So, after being bombarded with ads for it all summer on the CW, I watched the premiere of Jane the Virgin last night. It fit nicely into my viewing schedule between Gotham and Castle (which interrupts my Blacklist viewing, but thankfully NBC lets me watch that online).
If you’ve seen the previews you know that Jane promised her Abuela to keep her virginity as a gift to her husband in marriage after a stern talk Abuela gives her as a child. Jane keeps her vow despite being in a two year relationship with Michael. Jane becomes inseminated accidentally and now finds herself pregnant.
That’s the overview. The show is much more complicated than that. Jane loves Michael who is a police detective. Jane also takes her vow very seriously as well as the “timeline” she and Michael have set out. She is working full time as a waitress at a resort to pay for her education, she plans on being a teacher. She want to marry Michael after establishing a career and paying down her debt.
Jane goes into the doctor for a routine pap smear. Now, this is where a lot of the internet blew up about “why does she need a pap smear when she’s not having sex!” Getting regular pap smears are an important part of female health whether married, single, sexually active or not and even menopausal. Jane was just being a good steward of the temple God gave her. Anyway, Jane’s regular doctor is out so her partner sees Jane. Her partner who is emotionally distraught over her personal life. So emotionally distraught that instead of a pap smear, she inseminates Jane with a sample intended for a different patient.
And it gets more complicated from there. Jane’s pregnancy is discovered when she passes out after standing up on a bus to give her seat to some nuns and she is rushed to the hospital. Jane is distraught. The news of this pregnancy is not welcome for many reasons, not least of which is the way it occurred.
Jane is not full of prolife resolve despite the fact that her mother, Xiomara, gave birth to her as a sixteen-year-old without the help or support of Jane’s father. She accepts the prescription for an abortion drug given to her by the OB-GYN who inseminated her in error. Jane admits readily, she’s not ready to be a mother. She doesn’t want to be a mother yet, not this way, which is why she wasn’t having sex to begin with.
Jane goes through a range of feelings about the pregnancy. Particularly when Michael proposes and she has to tell him she’s pregnant instead of “yes.” Michael confronts Jane and tells her he won’t raise a child that is not his biologically making her life infinitely more complicated. Jane confronts Xiomara about why Xiomara chose to have her. Jane has grown up believing that Xiomara wanted an abortion, and Abuela forced her to have the baby. But when Abuela finds the abortion drug in Jane’s room and confronts her, Jane finds out it wasn’t the truth. Abuela wanted Xiomara to abort the baby, Xiomara refused and then lied to Jane to protect her and Abuela.
Jane’s pregnancy brings out a series of revelations both about her life and her feelings on motherhood. It forces her to be brave, something she never expected. Yes, Jane decides to have her baby, but it is even more complicated than just giving birth.

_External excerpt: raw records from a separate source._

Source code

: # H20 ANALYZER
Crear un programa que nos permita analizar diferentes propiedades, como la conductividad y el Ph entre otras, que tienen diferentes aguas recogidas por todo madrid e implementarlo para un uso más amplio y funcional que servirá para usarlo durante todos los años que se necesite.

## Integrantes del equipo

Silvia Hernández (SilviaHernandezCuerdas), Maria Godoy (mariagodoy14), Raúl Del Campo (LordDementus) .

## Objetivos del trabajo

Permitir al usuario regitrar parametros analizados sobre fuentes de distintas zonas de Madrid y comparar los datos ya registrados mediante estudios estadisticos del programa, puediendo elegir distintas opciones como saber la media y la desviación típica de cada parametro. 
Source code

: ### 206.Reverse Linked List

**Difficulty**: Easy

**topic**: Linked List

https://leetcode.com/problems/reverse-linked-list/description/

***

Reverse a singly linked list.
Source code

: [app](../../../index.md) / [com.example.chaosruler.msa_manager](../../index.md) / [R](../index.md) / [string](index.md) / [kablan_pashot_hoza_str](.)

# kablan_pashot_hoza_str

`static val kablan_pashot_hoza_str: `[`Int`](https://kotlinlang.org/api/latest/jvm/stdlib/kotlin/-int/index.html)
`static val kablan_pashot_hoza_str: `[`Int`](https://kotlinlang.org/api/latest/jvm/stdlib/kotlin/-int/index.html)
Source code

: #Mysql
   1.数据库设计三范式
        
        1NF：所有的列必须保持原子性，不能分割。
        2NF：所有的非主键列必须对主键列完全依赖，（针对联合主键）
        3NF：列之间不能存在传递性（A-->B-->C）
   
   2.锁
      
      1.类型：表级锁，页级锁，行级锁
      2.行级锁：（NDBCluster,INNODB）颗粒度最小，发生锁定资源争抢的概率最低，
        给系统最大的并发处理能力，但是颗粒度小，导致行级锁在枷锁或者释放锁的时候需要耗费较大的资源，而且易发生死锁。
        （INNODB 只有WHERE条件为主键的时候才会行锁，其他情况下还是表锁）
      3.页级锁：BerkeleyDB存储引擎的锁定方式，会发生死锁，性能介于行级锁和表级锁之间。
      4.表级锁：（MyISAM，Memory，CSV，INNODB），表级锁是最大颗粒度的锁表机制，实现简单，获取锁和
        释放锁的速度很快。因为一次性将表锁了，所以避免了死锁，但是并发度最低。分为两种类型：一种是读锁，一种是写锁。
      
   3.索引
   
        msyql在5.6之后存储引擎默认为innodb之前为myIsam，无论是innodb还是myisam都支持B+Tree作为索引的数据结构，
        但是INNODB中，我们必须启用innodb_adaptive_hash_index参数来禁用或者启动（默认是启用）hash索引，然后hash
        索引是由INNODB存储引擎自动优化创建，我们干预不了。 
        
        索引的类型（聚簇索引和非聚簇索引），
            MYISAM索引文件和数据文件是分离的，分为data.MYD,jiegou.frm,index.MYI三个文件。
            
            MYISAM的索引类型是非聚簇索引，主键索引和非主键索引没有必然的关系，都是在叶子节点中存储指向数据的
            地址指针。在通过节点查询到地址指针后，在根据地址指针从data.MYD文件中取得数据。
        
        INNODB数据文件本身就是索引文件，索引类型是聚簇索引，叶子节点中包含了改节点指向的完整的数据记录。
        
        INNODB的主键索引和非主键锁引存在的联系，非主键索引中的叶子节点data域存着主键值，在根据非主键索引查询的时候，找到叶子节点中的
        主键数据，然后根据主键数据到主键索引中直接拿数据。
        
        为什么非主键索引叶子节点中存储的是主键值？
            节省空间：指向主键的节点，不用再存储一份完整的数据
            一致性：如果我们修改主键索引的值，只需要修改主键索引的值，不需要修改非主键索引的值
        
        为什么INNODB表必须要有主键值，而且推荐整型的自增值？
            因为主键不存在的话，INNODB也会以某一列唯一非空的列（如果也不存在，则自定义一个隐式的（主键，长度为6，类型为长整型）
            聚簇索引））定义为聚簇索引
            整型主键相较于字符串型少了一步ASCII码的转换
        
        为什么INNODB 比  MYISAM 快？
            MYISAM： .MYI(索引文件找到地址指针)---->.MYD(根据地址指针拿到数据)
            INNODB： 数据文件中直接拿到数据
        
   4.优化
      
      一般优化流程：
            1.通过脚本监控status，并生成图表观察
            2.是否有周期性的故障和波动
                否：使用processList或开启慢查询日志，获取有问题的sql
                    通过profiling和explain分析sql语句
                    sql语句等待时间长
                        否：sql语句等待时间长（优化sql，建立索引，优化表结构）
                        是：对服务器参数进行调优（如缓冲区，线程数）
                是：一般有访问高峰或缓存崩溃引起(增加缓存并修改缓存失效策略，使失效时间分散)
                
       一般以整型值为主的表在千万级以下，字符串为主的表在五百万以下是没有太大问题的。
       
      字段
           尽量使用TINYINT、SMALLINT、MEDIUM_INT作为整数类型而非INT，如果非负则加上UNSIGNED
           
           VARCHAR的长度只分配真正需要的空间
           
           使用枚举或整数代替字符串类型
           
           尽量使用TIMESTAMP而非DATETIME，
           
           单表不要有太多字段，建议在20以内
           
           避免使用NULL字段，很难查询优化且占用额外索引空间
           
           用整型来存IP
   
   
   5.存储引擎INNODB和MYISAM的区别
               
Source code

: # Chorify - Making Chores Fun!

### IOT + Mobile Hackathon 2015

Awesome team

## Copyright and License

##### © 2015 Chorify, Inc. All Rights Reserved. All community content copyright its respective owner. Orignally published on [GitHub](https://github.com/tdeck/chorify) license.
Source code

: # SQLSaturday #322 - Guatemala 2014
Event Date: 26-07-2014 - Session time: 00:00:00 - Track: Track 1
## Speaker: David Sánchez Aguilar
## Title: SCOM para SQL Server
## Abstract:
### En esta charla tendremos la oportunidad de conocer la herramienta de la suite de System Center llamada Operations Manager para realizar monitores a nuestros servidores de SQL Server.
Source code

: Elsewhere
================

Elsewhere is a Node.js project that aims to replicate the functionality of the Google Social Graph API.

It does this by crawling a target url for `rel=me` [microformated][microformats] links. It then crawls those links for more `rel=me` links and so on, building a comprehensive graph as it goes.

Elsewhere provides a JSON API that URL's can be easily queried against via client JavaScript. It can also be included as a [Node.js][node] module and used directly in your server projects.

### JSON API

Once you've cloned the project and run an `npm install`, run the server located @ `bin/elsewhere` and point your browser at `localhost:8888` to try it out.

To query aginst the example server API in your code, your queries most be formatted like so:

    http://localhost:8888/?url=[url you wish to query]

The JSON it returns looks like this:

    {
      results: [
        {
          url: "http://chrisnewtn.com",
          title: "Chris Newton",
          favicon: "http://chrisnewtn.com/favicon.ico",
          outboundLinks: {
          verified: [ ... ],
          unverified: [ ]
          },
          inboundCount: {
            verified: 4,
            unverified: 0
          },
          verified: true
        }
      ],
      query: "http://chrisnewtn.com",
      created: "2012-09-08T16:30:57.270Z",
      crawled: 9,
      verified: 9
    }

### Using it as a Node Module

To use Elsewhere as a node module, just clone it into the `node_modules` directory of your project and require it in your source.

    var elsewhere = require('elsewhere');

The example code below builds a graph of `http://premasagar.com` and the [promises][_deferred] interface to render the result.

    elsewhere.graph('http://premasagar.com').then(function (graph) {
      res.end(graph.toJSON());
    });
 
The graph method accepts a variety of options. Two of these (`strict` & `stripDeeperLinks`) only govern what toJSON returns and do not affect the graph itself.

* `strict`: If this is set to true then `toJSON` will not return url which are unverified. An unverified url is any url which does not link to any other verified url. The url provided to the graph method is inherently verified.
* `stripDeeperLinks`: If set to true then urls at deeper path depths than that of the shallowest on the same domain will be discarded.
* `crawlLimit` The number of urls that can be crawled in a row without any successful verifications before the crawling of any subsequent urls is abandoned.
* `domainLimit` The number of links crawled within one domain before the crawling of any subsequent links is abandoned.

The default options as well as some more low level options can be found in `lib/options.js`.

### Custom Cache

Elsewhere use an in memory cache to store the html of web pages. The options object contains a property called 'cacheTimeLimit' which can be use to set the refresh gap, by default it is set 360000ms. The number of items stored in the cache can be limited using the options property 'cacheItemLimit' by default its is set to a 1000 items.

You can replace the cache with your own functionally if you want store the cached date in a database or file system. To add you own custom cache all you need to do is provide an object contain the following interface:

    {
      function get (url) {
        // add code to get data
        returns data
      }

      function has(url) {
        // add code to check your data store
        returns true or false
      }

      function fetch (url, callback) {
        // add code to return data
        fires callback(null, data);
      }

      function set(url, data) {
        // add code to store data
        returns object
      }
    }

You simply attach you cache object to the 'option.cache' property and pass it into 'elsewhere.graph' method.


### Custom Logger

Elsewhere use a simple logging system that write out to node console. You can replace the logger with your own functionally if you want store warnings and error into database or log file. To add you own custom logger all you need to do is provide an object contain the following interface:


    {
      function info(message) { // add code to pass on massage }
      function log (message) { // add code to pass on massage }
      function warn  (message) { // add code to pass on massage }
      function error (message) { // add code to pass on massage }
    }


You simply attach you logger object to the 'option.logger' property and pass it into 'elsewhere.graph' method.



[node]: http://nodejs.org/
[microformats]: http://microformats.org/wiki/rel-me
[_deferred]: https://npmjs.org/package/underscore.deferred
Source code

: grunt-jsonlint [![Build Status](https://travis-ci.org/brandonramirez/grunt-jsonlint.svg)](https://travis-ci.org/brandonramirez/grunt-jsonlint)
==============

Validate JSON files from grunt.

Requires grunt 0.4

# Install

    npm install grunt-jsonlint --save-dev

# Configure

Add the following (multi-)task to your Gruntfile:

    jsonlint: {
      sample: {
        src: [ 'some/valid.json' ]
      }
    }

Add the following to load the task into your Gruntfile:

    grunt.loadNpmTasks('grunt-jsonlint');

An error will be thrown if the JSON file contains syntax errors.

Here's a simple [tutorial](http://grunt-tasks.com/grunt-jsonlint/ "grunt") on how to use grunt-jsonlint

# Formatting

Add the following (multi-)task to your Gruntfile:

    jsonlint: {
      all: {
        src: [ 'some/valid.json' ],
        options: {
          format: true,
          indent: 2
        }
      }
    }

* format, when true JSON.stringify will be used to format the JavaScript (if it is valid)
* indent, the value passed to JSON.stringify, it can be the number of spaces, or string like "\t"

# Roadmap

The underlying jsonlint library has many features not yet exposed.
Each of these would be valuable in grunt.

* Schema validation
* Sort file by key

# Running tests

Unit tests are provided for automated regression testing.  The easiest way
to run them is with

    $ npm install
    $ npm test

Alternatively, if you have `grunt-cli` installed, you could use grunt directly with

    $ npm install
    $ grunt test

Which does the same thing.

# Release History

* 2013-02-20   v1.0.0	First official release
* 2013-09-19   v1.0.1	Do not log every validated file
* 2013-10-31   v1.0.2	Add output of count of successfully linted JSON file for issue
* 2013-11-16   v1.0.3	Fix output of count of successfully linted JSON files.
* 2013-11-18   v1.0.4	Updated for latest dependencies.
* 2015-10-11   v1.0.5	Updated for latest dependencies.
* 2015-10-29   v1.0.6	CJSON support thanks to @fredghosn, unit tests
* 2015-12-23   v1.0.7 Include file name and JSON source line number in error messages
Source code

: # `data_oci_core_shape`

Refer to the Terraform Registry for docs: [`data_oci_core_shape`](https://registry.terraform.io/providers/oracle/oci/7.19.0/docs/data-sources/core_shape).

I’m going to leave out some major plot elements, including the number one reason Jane decides to give birth. Because I don’t want to give it away and because I want people to watch it. Jane had a plan. Jane stuck to her plan but sometimes, life has surprises. While God is not explicitly mentioned, Xiomara does being praying a Hail Mary when the doctor at the hospital tells Jane she’s pregnant. Not to mention Michael’s initial rejection of Jane and the baby is turned around rather magnificently. Jane begins to realize that plans beyond her own are at work here. Jane matures even in the course of one episode from someone who lives only for herself, to someone who realizes she others who depend on her to. Her mother, Abuela, Michael, her unborn child and the child’s father…who she does meet in the episode.
Jane’s decision to give birth to her child was not easy, it was agonizing and in light of various complications I’ve left out here, won’t be getting easier as time goes on. What Jane faces is what many young women who find themselves in unexpected pregnancies (although through more conventional means for the most part) face. While Jane does not have to face the consequences of actions she herself set into motion, she still has to deal with the very real consequences her pregnancy brings on. And there are a lot of those.
Motherhood is never an easy thing, and it is especially difficult for many who find it thrust upon them, whatever the circumstances. Jane The Virgin promises to take us to place where we understand some of the real difficulties women face in unplanned pregnancies. And to understand why many may make the choices they do (that doesn’t mean we have to or get to agree with any or all of those choices). Like Juno, Jane has love and support, but Jane takes things one step further is showing us a more mature decision making process.